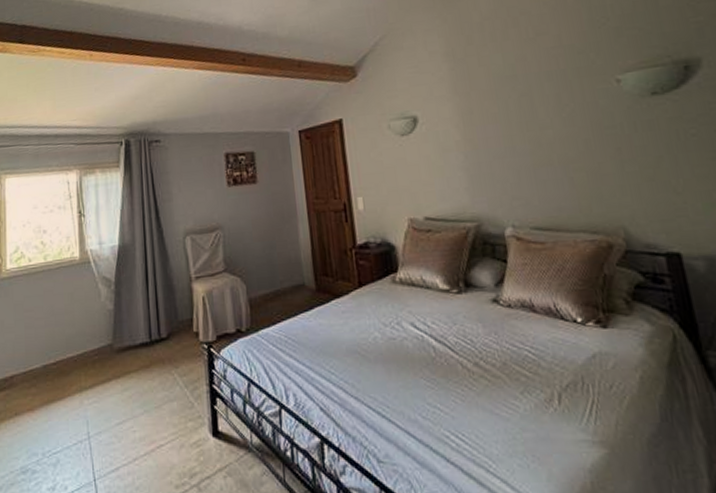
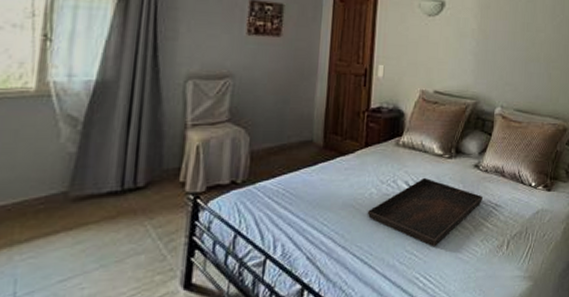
serving tray: none [374,317,512,400] -> present [367,177,483,247]

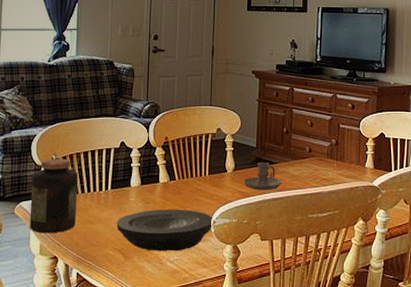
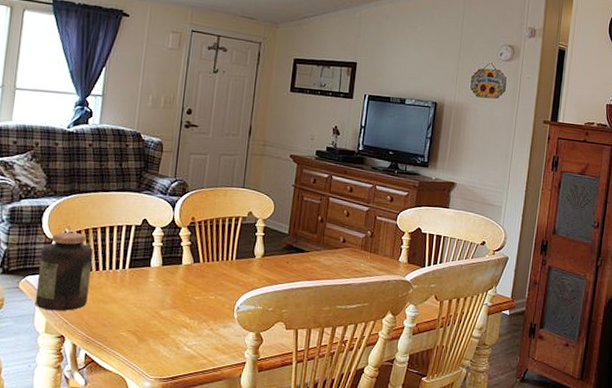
plate: present [116,209,214,252] -> none [132,292,237,336]
candle holder: present [243,161,281,191] -> none [272,249,311,279]

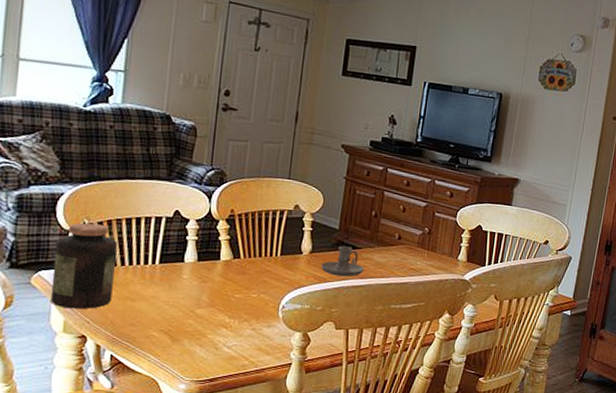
candle holder: none [272,249,311,279] -> present [320,245,364,277]

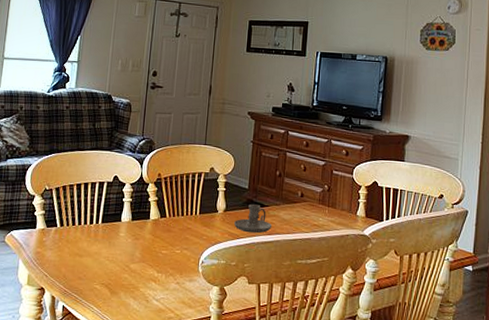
jar: present [50,223,117,310] -> none [18,189,70,264]

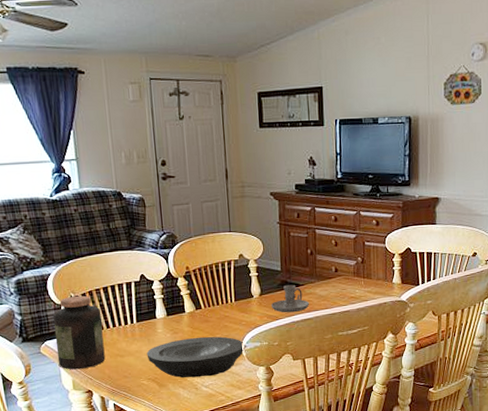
jar: none [18,189,70,264] -> present [52,295,105,370]
plate: none [105,246,202,290] -> present [146,336,244,378]

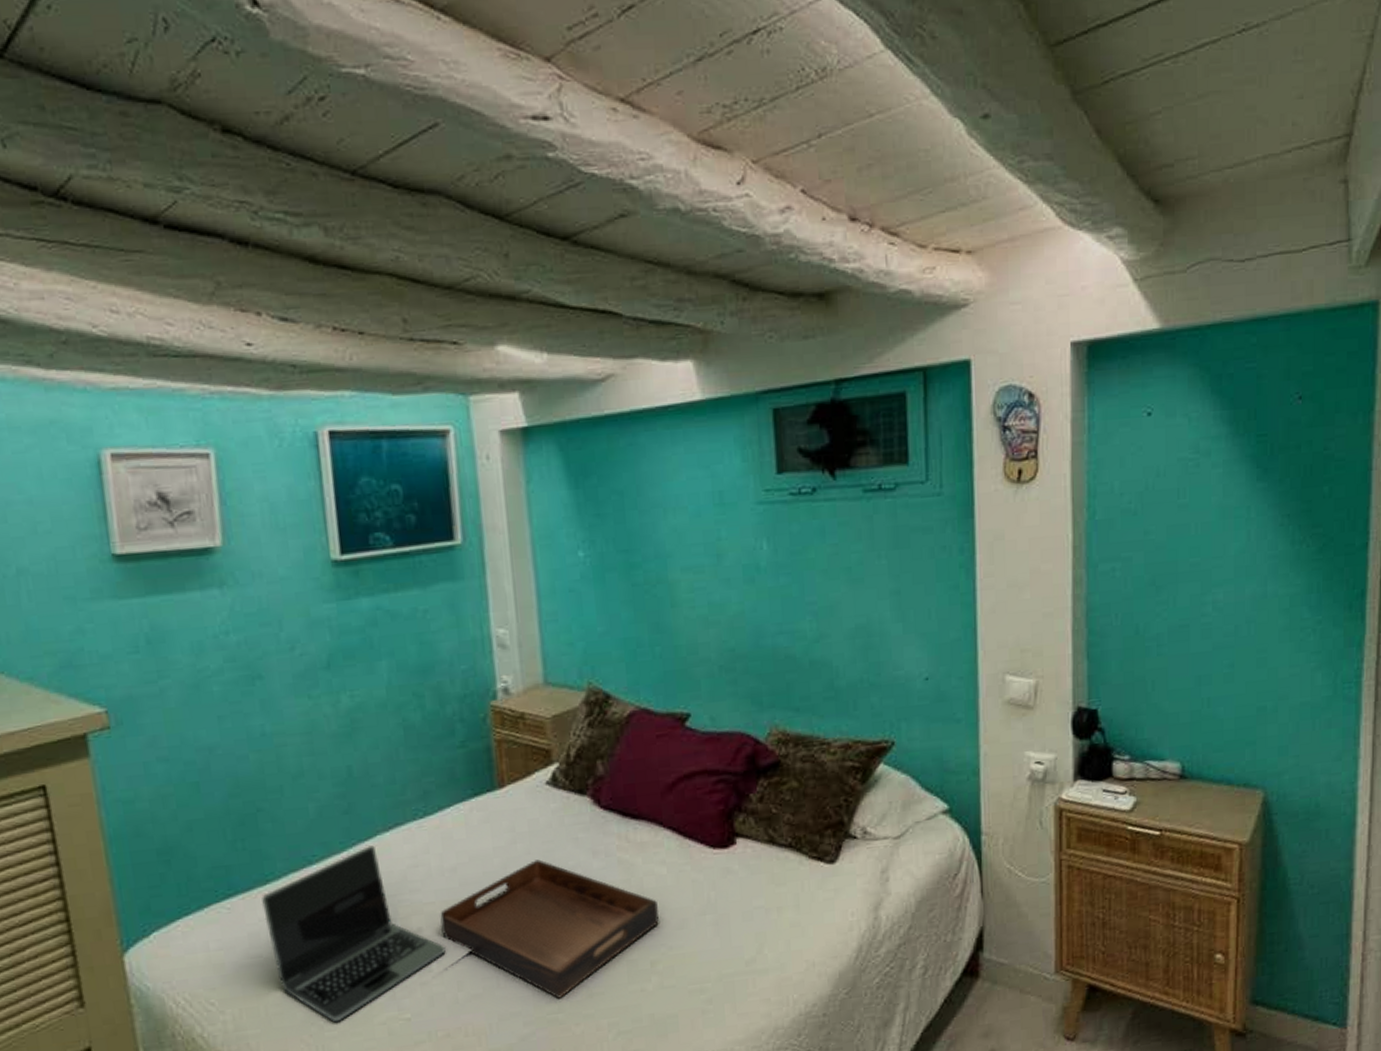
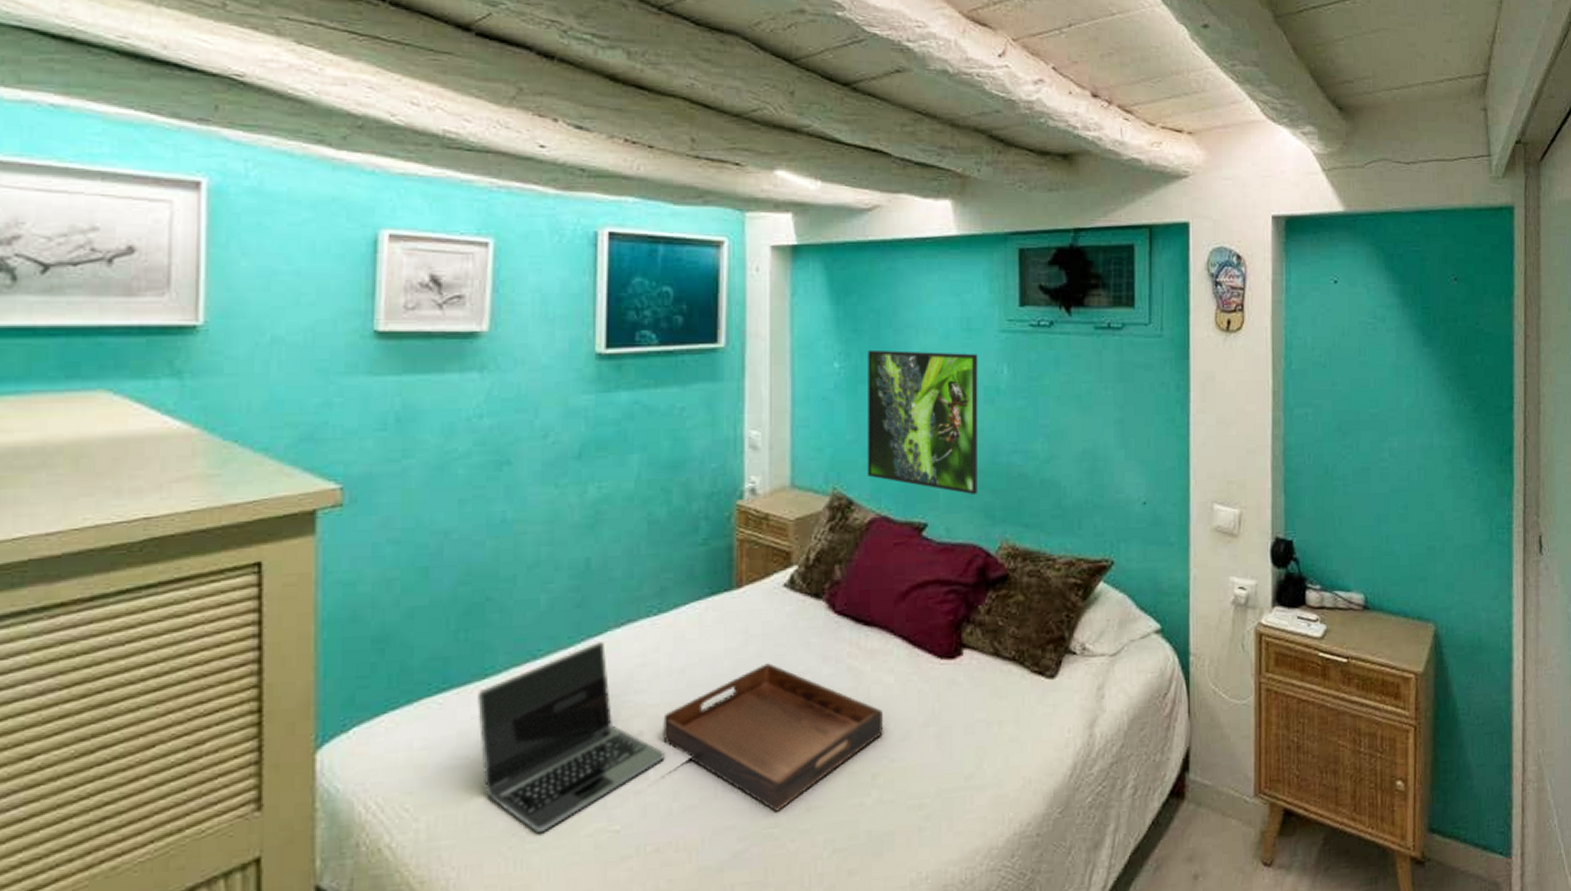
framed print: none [613,530,742,682] -> present [867,349,978,495]

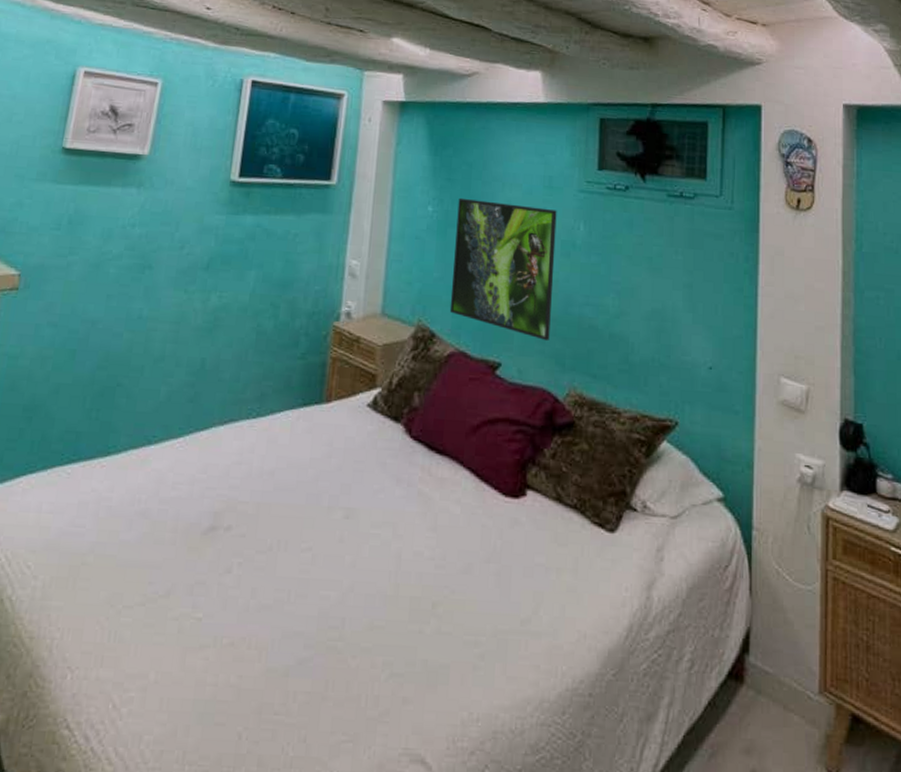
laptop: present [478,642,665,834] -> none [93,436,249,609]
serving tray: present [661,663,883,812] -> none [247,477,447,625]

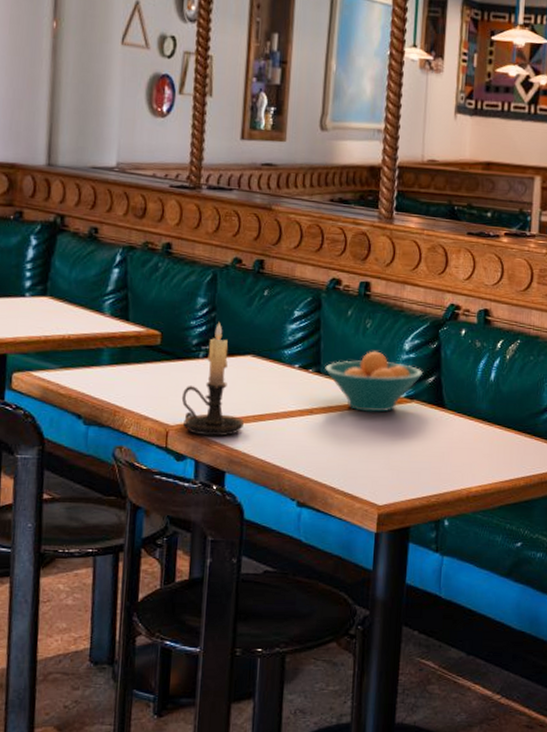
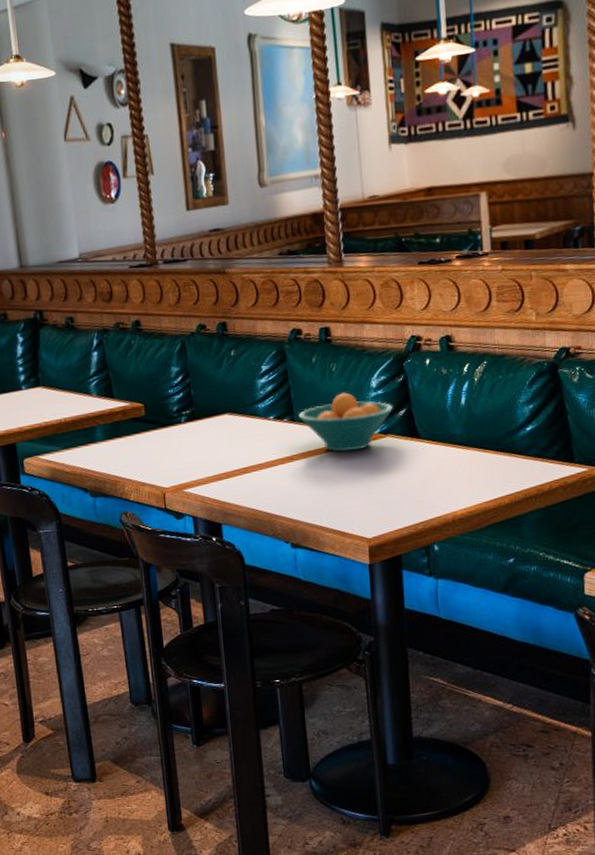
candle holder: present [181,322,244,437] -> none [171,387,231,494]

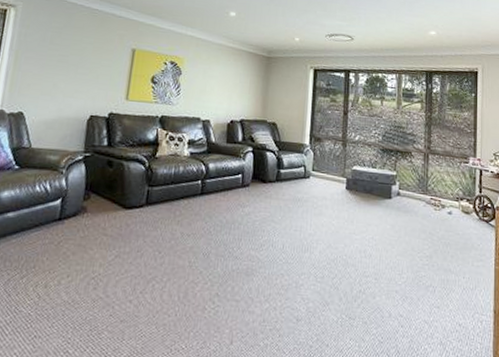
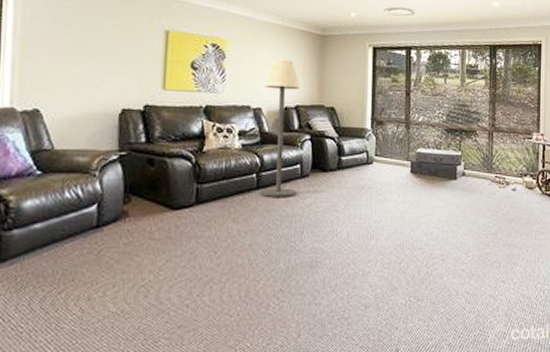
floor lamp: none [204,76,246,205] -> present [260,59,301,197]

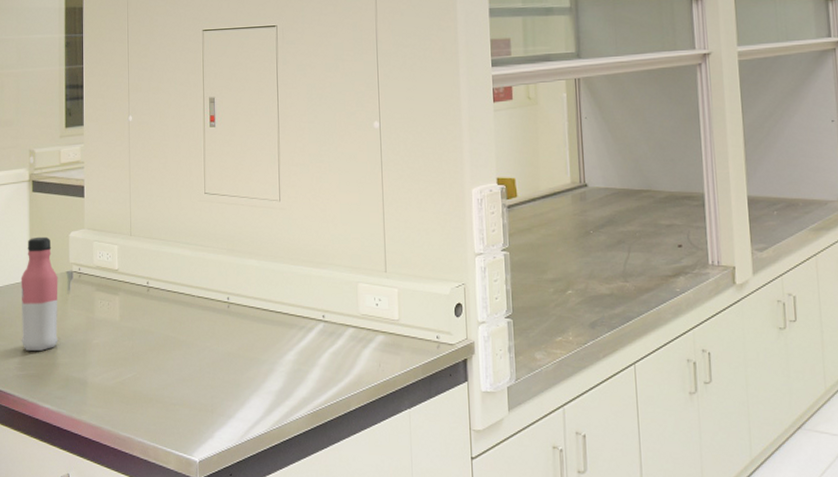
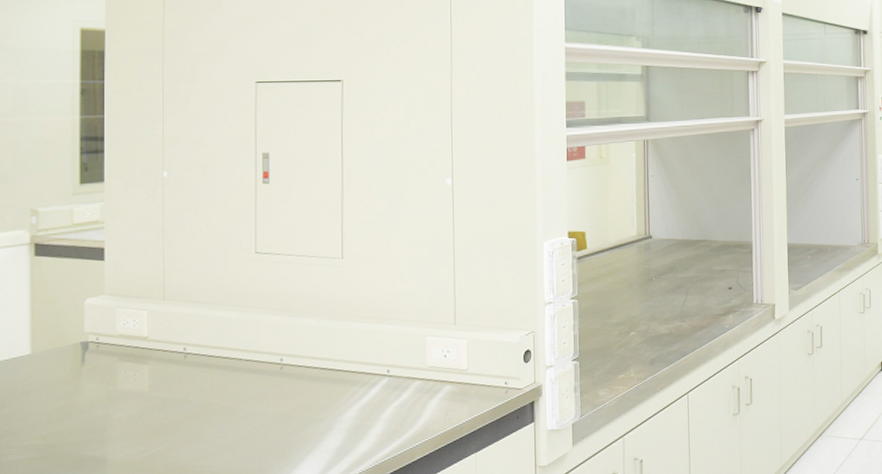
water bottle: present [21,236,59,351] -> none [18,305,69,432]

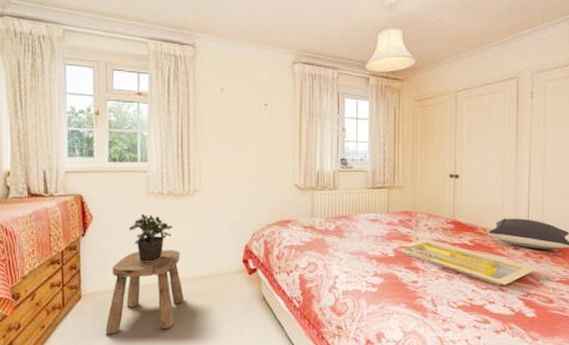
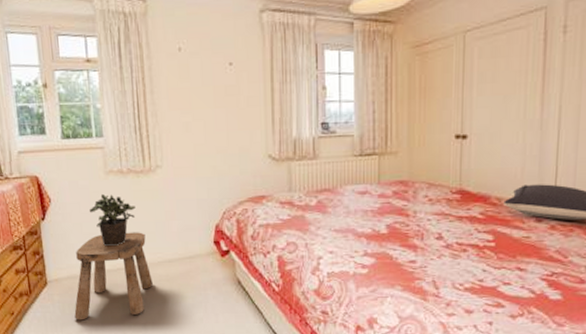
serving tray: present [401,238,537,286] -> none [395,211,565,265]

....

*Instructions to follow*
Word for word, restate the lines from the one containing "serving tray: present [661,663,883,812]" through the end of the listing, and nothing more. Skip the pictures.

*Your solution*
serving tray: present [661,663,883,812] -> none [247,477,447,625]

candle holder: present [181,322,244,437] -> none [171,387,231,494]

floor lamp: none [204,76,246,205] -> present [260,59,301,197]

water bottle: present [21,236,59,351] -> none [18,305,69,432]

serving tray: present [401,238,537,286] -> none [395,211,565,265]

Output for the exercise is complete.